Of course, today Cistercian monasteries are found all over the world, and the largest communities are now found in places like Nigeria or Madagascar. But the French roots of this particular form of religious expression helped me to see an unusual metaphor that speaks to the heart of contemplative spirituality.
For you see, contemplative spirituality is like the French resistance of the Nazi era.
Think about Jesus, who insisted that to follow him Christians should be "in, but not of" the world. Compare that to the rather challenging task that a member of the resistance faced during World War II. Paris fell to the Germans in 1940, with a collaborationist government ensuring that France remained securely within Hitler's control. The resistance, an underground network of freedom fighters, saboteurs, subversive journalists, spies and counterspies, gathered intelligence and provided support for the Allies during the War. They published underground newspapers and organized a militia to support the war effort after the Normandy invasion. When caught, members of the resistance paid with their lives. It goes without saying that to survive in such extreme circumstances, loyalty to the resistance must be balanced by the ability to deal, when necessary, with the occupying forces.
The Grateful Dead used to joke in their early, drug-addled days, that Jerry Garcia was their spokesman because he was the only band member who knew how to talk to straight people. But for the French resistance, such a skill was no laughing matter. The ability to deal with the Germans (or the collaborationist French government) was a matter of life and death.
How, then, is contemplation like the resistance? Thankfully, no one (at least in North America) is going to get killed for being a contemplative—or a Christian. But our society, increasingly complacent about economic injustice, excessive consumerism, environmental degradation, and the tolerance of both criminal and military violence, can credibly be said to be under "enemy occupation." Following Pogo, we know that when we meet the enemy, it is us! The forces of violence, injustice, and alienation that undermine our lives come not from an external invasion, but from the woundedness found within us all.
More and more people, whether informed by faith or not, seem to recognize that something is off-kilter. But it is so easy to simply collaborate with the forces of greed, violence, and inequity that characterize our culture, especially for those of us who enjoy the privilege that affords us at least a measure of comfort and entertainment. With each passing year we invest more effort and resources into systems of security and protection—from fences across the American southwest to increasingly intrusive searches at airports and, of course, bigger prisons to house our rapidly expanding population of inmates—to preserve a system that, ironically, nobody seems to be happy with.
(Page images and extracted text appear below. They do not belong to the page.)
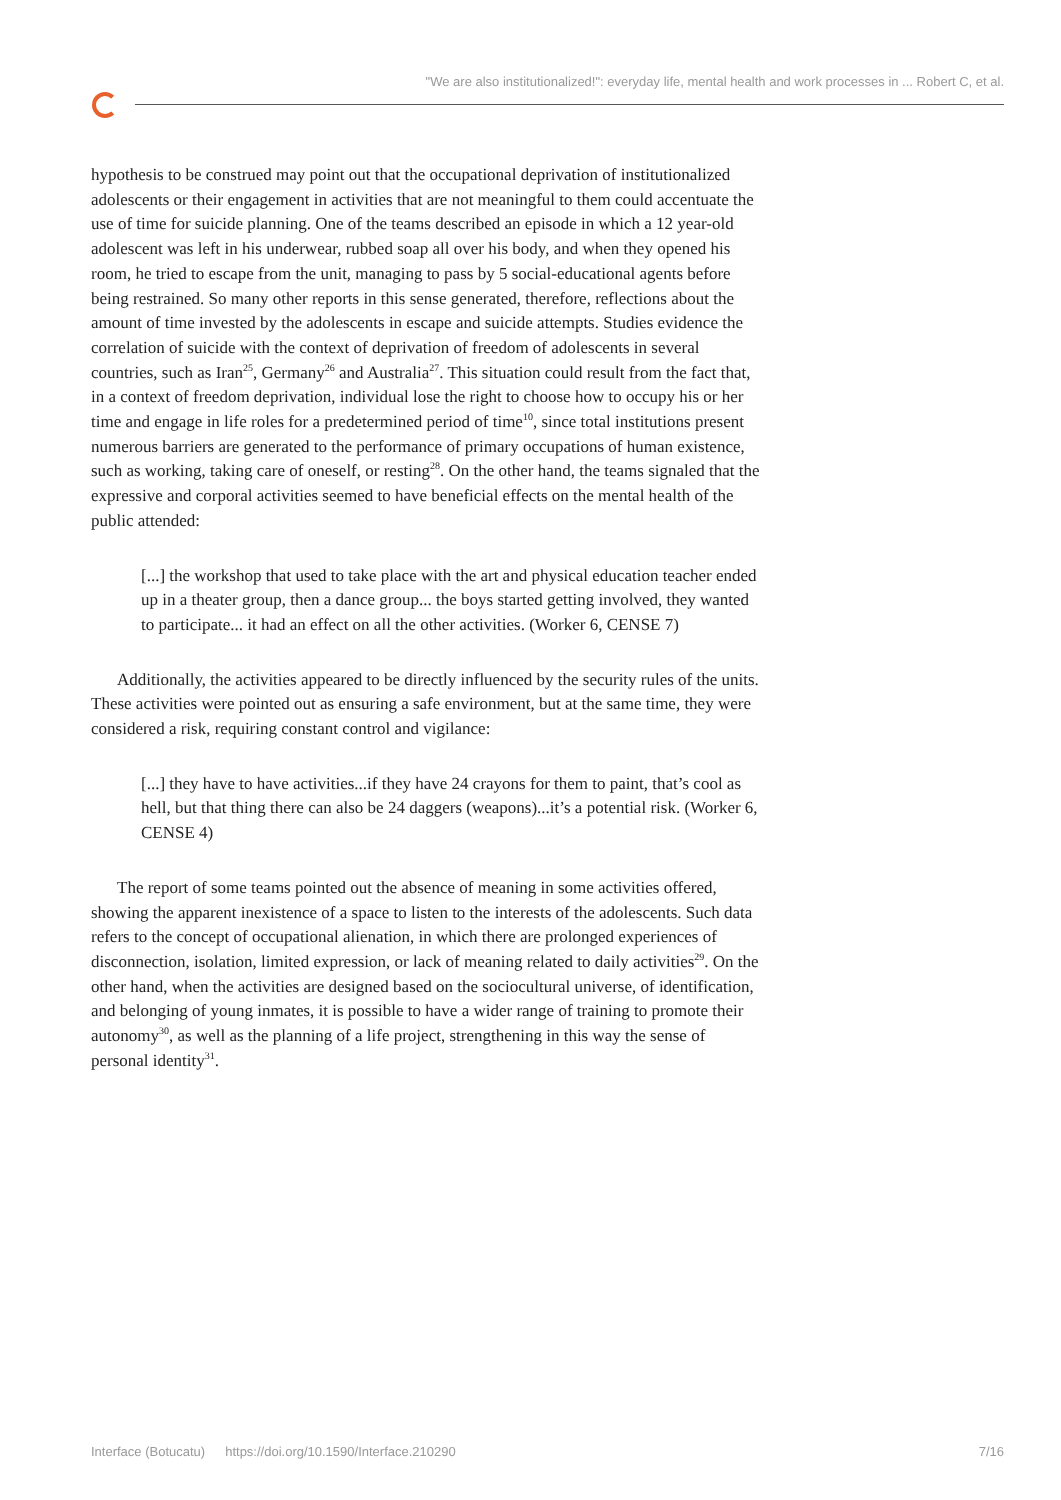"We are also institutionalized!": everyday life, mental health and work processes in ... Robert C, et al.
hypothesis to be construed may point out that the occupational deprivation of institutionalized adolescents or their engagement in activities that are not meaningful to them could accentuate the use of time for suicide planning. One of the teams described an episode in which a 12 year-old adolescent was left in his underwear, rubbed soap all over his body, and when they opened his room, he tried to escape from the unit, managing to pass by 5 social-educational agents before being restrained. So many other reports in this sense generated, therefore, reflections about the amount of time invested by the adolescents in escape and suicide attempts. Studies evidence the correlation of suicide with the context of deprivation of freedom of adolescents in several countries, such as Iran<sup>25</sup>, Germany<sup>26</sup> and Australia<sup>27</sup>. This situation could result from the fact that, in a context of freedom deprivation, individual lose the right to choose how to occupy his or her time and engage in life roles for a predetermined period of time<sup>10</sup>, since total institutions present numerous barriers are generated to the performance of primary occupations of human existence, such as working, taking care of oneself, or resting<sup>28</sup>. On the other hand, the teams signaled that the expressive and corporal activities seemed to have beneficial effects on the mental health of the public attended:
[...] the workshop that used to take place with the art and physical education teacher ended up in a theater group, then a dance group... the boys started getting involved, they wanted to participate... it had an effect on all the other activities. (Worker 6, CENSE 7)
Additionally, the activities appeared to be directly influenced by the security rules of the units. These activities were pointed out as ensuring a safe environment, but at the same time, they were considered a risk, requiring constant control and vigilance:
[...] they have to have activities...if they have 24 crayons for them to paint, that’s cool as hell, but that thing there can also be 24 daggers (weapons)...it’s a potential risk. (Worker 6, CENSE 4)
The report of some teams pointed out the absence of meaning in some activities offered, showing the apparent inexistence of a space to listen to the interests of the adolescents. Such data refers to the concept of occupational alienation, in which there are prolonged experiences of disconnection, isolation, limited expression, or lack of meaning related to daily activities<sup>29</sup>. On the other hand, when the activities are designed based on the sociocultural universe, of identification, and belonging of young inmates, it is possible to have a wider range of training to promote their autonomy<sup>30</sup>, as well as the planning of a life project, strengthening in this way the sense of personal identity<sup>31</sup>.
Interface (Botucatu) https://doi.org/10.1590/Interface.210290 7/16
We rightly recoil from Nazism not only for its racism and violence, but because it was a totalitarian system of government; such systems inevitably create more problems than they solve. So the solution to our current quagmire is not to impose some sort of top-down measure of control. And this is where contemplation comes in. For like the French freedom fighters of WWII, contemplation represents a way to disengage from the toxicity of our current world order, not in terms of supporting violent revolution, but in an opposite move: by embracing a revolution of humility and love. We cannot beat the greedy, violent, unjust enemy-that-is-us with weapons or military might. Only by "dropping out" of the system can we hope to overcome it with a new way of living. What is this new way? A way of reconciliation rather than violence, of shared resources rather than enforced inequity, a way of simply and quietly living rather than getting caught up in the ever-increasing frenzy of acquisition and competition. Such values are the fruit of contemplation. They are the values that monasteries embody, if imperfectly. They are the values of resistance.